On réduit souvent les Suffragettes au seul droit de vote, le MLF (Mouvement de libération des femmes) au droit à l’avortement, pourtant toutes les revendications sont là depuis les origines. Le XXe siècle a été un siècle plus favorable pour le droit d’association, pour une liberté d’expression plus large, et pour le droit de vote. Durant les années 1970, le contexte est plus favorable pour parler de la libre disposition de son corps et du droit à l’avortement.

Aujourd’hui, on traite de «néoféministes» celles qui s’engagent pour lutter contre la masculinité de la langue comme si c’était un caprice, quelque chose de nouveau, alors que c’est le cas depuis la Révolution et Marguerite Durand, journaliste et féministe. On peut aussi parler du Courrier de l’hymen, lancé par des femmes en 1791 pour dénoncer les violences sexuelles et sexistes dont elles étaient victimes.

Un point qu’a remis sur la table #MeToo… en 2017. Avec le recul que l’on a, est-il juste de comparer ce mouvement revendicatif aux autres grandes vagues?
Au début, j’estimais comme d’autres historiennes qu’on ne pouvait pas l’associer à ce que l’on a connu pendant la Révolution ou la Commune, parce que le mouvement se concentrait exclusivement sur les violences sexistes et sexuelles. Il n’y avait pas encore de remise en question des inégalités hiérarchiques, de ce rapport de forces profondément inégalitaire qui place les femmes en position de dominées, et qui l’alimente. Grossièrement, tant qu’il y aura une large majorité de patrons hommes et de secrétaires femmes rien ne changera.

Rapidement, #MeToo a ouvert la voie à une réflexion globale sur le patriarcat et sur la domination masculine. Ma position a donc changé. Il y a un «avant» et un «après». Des phénomènes qu’on avait totalement intégrés comme naturels sont remis en question par les femmes comme par les hommes. L’historienne Michelle Perrot dit: «On ne naît pas féministe, on le devient.» Je l’étais avant #MeToo. Je le suis d’autant plus depuis, et je ne suis pas la seule.

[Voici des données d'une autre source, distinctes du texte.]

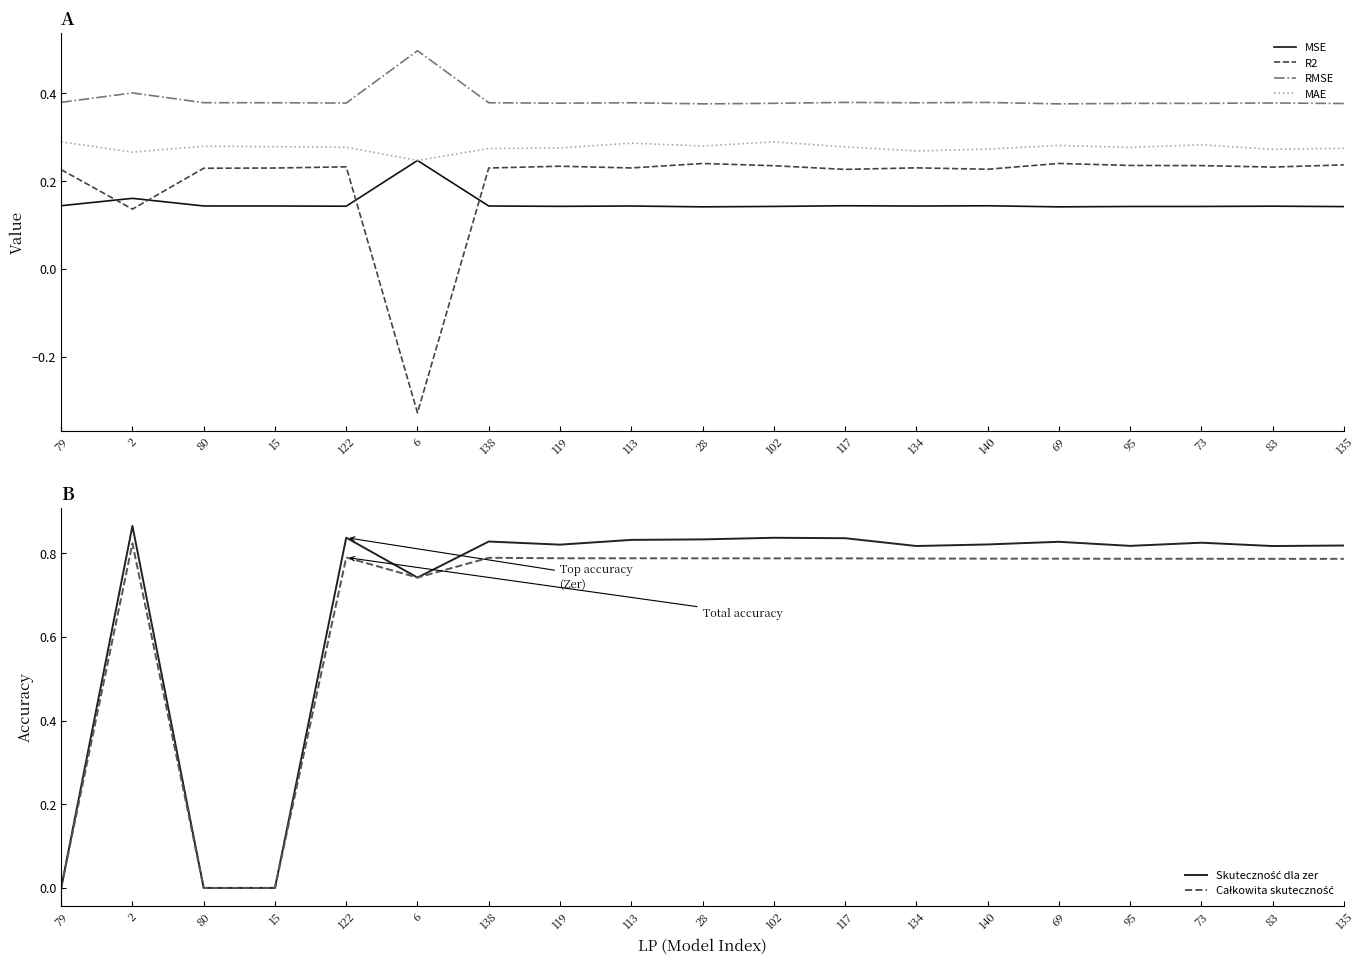

Count the number of categories in the chart.

19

Malgré ces avancées évidentes, le mouvement féministe est divisé sur certains sujets, sur les prochains combats à mener, je pense notamment à la question du port du voile, à la prostitution, aux femmes transgenres… Comment progresser malgré tout?
Je pense qu’il y a deux choses importantes à garder en tête. Ces divisions sont utilisées par certains pour décrédibiliser les féministes. Pourtant, il ne faut pas oublier qu’il y a toujours eu des conflits dans le mouvement féministe, et il ne faut pas s’en inquiéter. C’est sain en démocratie qu’il y ait du conflit. Ensuite, on doit rester vigilantes pour ne pas reproduire au sein de notre groupe de femmes d’autres types de domination, sociale, hétéronormée, raciste, et ne pas invisibiliser les plus dominées d’entre nous.

En savoir plus, les recommandations de Mathilde: les œuvres de Titiou Lecoq, et Ne nous libérez pas, on s’en charge de Bibia Pavard, Florence Rochefort, Michelle Zancarini-Fournel, et Simone de Beauvoir.